O presidente da Anatel, Leonardo de Morais e o economista da agência, Luciano Charlita publicaram  estudo sobre a “Eficiência Econômica da Carga Tributária Incidente sobre o Serviço de Banda Larga no Brasil”, na revista “Cadernos de Finanças Públicas” que busca avaliar a eficiência econômica da tributação sobre os serviços de banda larga fixa no Brasil.
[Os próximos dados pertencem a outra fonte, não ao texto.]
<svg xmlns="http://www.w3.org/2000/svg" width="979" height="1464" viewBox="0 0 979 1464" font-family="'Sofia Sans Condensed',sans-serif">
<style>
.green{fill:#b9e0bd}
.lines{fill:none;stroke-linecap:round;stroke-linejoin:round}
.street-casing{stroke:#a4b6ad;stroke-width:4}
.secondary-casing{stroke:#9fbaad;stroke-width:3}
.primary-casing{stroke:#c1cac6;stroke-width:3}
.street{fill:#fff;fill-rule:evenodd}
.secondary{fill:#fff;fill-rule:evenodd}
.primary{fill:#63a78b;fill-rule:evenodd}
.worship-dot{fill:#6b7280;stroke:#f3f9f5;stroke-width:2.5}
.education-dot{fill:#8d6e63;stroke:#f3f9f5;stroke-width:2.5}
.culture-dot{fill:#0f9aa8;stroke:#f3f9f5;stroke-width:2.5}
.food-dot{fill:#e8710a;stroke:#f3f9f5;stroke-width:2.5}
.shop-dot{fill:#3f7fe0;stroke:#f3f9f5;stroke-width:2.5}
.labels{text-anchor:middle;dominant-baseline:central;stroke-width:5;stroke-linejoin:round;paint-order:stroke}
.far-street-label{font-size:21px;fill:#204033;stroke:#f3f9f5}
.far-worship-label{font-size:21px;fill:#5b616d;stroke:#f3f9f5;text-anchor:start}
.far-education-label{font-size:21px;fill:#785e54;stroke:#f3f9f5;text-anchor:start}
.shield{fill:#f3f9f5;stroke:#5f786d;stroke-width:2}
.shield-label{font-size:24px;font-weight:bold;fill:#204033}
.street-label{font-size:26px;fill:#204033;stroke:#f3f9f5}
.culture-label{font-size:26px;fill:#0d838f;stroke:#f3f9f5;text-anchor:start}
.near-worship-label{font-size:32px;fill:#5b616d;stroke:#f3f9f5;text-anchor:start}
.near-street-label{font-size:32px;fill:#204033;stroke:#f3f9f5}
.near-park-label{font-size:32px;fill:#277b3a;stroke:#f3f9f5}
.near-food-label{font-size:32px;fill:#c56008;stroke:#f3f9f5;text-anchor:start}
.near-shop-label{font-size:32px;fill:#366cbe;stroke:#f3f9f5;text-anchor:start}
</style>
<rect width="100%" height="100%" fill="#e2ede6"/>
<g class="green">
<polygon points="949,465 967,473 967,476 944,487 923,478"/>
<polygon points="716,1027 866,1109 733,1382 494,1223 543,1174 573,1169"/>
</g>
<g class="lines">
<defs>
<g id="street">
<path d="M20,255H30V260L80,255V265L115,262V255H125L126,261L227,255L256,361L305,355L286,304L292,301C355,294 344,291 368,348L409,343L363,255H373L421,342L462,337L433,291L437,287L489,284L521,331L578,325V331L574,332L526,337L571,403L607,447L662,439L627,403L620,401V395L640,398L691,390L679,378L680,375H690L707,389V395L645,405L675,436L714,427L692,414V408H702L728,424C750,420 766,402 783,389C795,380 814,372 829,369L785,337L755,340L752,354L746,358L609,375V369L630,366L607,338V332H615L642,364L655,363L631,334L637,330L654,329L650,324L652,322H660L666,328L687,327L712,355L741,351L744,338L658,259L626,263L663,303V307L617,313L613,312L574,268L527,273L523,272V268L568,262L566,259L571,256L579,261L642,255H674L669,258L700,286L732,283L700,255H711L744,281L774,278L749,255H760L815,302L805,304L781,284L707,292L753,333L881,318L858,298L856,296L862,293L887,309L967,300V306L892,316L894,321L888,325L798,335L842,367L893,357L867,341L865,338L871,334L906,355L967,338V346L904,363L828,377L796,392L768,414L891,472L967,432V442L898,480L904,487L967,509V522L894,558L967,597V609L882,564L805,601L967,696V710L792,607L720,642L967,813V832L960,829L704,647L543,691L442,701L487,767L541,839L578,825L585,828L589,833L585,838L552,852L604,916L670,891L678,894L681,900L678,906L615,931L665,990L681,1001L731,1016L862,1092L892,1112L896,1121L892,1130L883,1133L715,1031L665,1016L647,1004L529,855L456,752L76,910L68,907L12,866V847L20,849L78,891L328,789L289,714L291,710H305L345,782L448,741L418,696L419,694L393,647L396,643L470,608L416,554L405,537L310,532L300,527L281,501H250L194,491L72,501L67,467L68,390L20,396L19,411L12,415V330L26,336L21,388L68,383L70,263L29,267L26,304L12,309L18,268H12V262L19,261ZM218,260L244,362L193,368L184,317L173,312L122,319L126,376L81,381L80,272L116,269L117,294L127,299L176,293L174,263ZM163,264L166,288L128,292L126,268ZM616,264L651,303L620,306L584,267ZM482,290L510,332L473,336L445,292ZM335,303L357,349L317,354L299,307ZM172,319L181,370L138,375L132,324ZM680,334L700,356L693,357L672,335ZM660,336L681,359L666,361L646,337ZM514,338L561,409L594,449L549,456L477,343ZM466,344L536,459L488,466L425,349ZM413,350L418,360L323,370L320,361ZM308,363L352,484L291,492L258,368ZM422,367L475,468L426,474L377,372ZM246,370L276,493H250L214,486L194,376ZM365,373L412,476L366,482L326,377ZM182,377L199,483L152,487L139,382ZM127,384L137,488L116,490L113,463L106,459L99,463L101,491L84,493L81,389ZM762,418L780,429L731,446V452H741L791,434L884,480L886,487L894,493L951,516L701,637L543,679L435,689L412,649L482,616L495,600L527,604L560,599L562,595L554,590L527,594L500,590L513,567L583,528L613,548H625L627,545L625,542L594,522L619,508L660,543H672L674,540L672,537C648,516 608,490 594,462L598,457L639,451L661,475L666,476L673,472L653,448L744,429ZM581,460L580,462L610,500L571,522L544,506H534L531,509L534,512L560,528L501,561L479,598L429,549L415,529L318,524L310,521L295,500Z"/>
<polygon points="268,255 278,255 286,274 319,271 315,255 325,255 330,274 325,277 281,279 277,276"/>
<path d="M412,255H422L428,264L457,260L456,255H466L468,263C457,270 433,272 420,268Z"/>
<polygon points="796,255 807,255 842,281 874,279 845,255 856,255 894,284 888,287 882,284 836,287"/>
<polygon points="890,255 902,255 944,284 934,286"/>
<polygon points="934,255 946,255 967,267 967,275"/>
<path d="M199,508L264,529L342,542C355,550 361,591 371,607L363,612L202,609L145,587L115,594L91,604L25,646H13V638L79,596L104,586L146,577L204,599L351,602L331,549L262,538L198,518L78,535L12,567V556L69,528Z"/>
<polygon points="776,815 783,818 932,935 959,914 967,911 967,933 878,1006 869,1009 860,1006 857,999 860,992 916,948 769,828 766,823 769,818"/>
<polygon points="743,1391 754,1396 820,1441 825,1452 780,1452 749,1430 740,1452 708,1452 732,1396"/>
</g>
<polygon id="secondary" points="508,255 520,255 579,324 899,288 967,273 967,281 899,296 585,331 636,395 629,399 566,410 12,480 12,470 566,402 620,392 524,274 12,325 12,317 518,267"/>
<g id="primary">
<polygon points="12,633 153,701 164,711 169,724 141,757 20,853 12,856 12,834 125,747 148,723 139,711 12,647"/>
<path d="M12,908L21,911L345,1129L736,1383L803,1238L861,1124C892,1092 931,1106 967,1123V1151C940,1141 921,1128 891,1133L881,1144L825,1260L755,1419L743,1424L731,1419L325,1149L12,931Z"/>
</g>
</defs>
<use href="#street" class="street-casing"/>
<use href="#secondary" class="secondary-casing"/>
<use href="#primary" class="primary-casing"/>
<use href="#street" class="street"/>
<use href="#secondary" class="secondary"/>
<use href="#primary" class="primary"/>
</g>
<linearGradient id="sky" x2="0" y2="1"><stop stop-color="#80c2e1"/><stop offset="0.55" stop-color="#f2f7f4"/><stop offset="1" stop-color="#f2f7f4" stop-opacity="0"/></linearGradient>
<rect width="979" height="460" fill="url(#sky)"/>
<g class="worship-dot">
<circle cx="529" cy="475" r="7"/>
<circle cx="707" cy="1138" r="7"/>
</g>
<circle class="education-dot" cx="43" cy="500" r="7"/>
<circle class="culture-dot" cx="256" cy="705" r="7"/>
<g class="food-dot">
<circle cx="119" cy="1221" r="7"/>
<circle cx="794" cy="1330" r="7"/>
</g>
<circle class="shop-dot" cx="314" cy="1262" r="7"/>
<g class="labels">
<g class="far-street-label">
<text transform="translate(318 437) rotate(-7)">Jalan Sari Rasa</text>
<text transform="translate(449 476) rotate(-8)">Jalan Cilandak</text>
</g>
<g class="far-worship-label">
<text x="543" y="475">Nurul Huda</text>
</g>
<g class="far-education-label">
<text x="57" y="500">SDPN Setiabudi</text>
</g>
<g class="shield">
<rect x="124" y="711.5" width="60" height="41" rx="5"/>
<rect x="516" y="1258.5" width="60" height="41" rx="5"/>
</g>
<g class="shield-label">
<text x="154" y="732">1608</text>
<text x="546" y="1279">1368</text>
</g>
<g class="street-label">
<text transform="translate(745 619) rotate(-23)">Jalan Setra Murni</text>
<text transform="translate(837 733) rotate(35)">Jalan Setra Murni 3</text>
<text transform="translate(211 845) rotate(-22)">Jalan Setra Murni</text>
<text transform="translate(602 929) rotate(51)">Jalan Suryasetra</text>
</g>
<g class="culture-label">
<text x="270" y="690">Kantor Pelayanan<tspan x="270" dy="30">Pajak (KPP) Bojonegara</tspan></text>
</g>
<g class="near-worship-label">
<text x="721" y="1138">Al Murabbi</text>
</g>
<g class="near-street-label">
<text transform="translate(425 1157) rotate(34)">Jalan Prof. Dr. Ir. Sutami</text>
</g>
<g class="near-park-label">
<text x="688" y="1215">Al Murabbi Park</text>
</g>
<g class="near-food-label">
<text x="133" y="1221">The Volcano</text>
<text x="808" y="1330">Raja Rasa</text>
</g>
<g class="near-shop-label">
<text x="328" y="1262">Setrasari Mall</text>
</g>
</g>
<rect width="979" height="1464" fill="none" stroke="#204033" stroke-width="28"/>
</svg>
Com base nos dados da oferta do serviço em 5.517 municípios brasileiros, o estudo concluiu que a elasticidade preço da demanda por banda larga fixa  no Brasil é da ordem de -3,22% para cada 10% de aumento do preço do serviço. Também chegou à conclusão de que, para cada R$ 1,00 de tributo cobrado sobre o serviço, há uma ineficiência econômica de R$ 0,262 centavos.

Trocando em miúdos, esses resultados indicam que, para cada aumento de preço em 10% sobre o serviço de banda larga, há uma redução de consumo de 3,22%. No caso da estimativa sobre a perda de eficiência econômica da tributação, o resultado reflete a soma da perda do bem-estar do consumidor e do prestador de serviço, que poderiam consumir mais e vender mais serviços se houvesse redução de tributos.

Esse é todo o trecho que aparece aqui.